Tag Archive: Taleb

Taleb on Life

The Times (UK) has an article on Nassim Taleb, and while it talks about his work, the more interesting bits have nothing to do with Taleb’s work.

What I find particularly interesting (and in some ways, rather profound) is Taleb’s philosophy on life, which he sums up at the very end.

Taleb’s top life tips

  1. Scepticism is effortful and costly. It is better to be sceptical about matters of large consequences, and be imperfect, foolish and human in the small and the aesthetic.
  2. Go to parties. You can’t even start to know what you may find on the envelope of serendipity. If you suffer from agoraphobia, send colleagues.
  3. It’s not a good idea to take a forecast from someone wearing a tie. If possible, tease people who take themselves and their knowledge too seriously.
  4. Wear your best for your execution and stand dignified.
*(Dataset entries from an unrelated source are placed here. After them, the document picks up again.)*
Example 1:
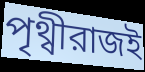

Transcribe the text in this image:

পৃথ্বীরাজই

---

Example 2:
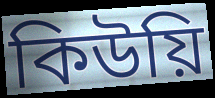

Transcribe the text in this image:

কিউয়ি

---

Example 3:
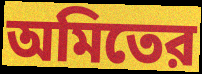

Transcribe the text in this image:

অমিতের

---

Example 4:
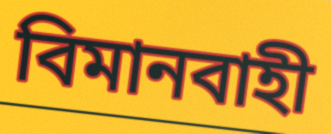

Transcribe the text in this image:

বিমানবাহী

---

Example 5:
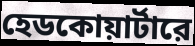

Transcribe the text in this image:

হেডকোয়ার্টারে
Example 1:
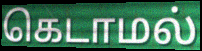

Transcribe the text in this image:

கெடாமல்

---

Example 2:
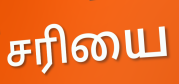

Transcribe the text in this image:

சரியை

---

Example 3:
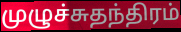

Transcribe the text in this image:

முழுச்சுதந்திரம்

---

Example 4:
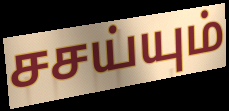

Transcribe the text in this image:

சசய்யும்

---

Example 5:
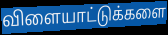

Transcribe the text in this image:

விளையாட்டுக்களை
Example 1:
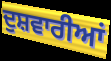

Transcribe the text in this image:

ਦੁਸ਼ਵਾਰੀਆਂ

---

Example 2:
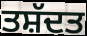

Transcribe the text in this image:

ਤਸ਼ੱਦਤ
Your last recourse against randomness is how you act — if you can’t control outcomes, you can control the elegance of your behaviour. You will always have the last word.
  5. Don’t disturb complicated systems that have been around for a very long time. We don’t understand their logic. Don’t pollute the planet. Leave it the way we found it, regardless of scientific ‘evidence’.
  6. Learn to fail with pride — and do so fast and cleanly. Maximise trial and error — by mastering the error part.
  7. Avoid losers. If you hear someone use the words ‘impossible’, ‘never’, ‘too difficult’ too often, drop him or her from your social network. Never take ‘no’ for an answer (conversely, take most ‘yeses’ as ‘most probably’).
  8. Don’t read newspapers for the news (just for the gossip and, of course, profiles of authors). The best filter to know if the news matters is if you hear it in cafes, restaurants… or (again) parties.
  9. Hard work will get you a professorship or a BMW. You need both work and luck for a Booker, a Nobel or a private jet.
  10. Answer e-mails from junior people before more senior ones. Junior people have further to go and tend to remember who slighted them.

Something to think about.

Barista Randomness

Today, I was hanging out with some of Beck’s friends (who, ironically enough, are detectives at the Cincinnati PD) and I absent-mindedly forgot my copy of Fooled by Randomness at the local Starbucks.
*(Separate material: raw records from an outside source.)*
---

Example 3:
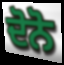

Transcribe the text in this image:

ਦੋਨੋ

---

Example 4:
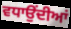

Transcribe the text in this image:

ਵਧਾਉਂਦੀਆਂ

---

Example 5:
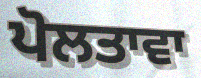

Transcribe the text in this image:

ਪੋਲਤਾਵਾ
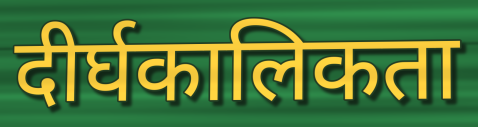
दीर्घकालिकता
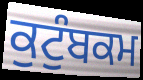
ਕੁਟੁੰਬਕਮ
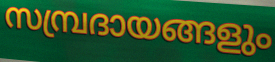
സമ്പ്രദായങ്ങളും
I went looking for it and asked the people at Starbucks if they’d seen it around. Sean, the ever-insightful barista, returned the book with a quip –

“You’ve gotta watch out for that random chance when things go wrong, man.”

Indeed.

Fooled by Progressive Betting

Is it me or does it seem like there is something to be said about Taleb’s rants against the traditional practices of Wall Street traders and progressive betting in Blackjack?

The fact that progressions cannot overcome expectation is also rather interesting, given the way some institutions work.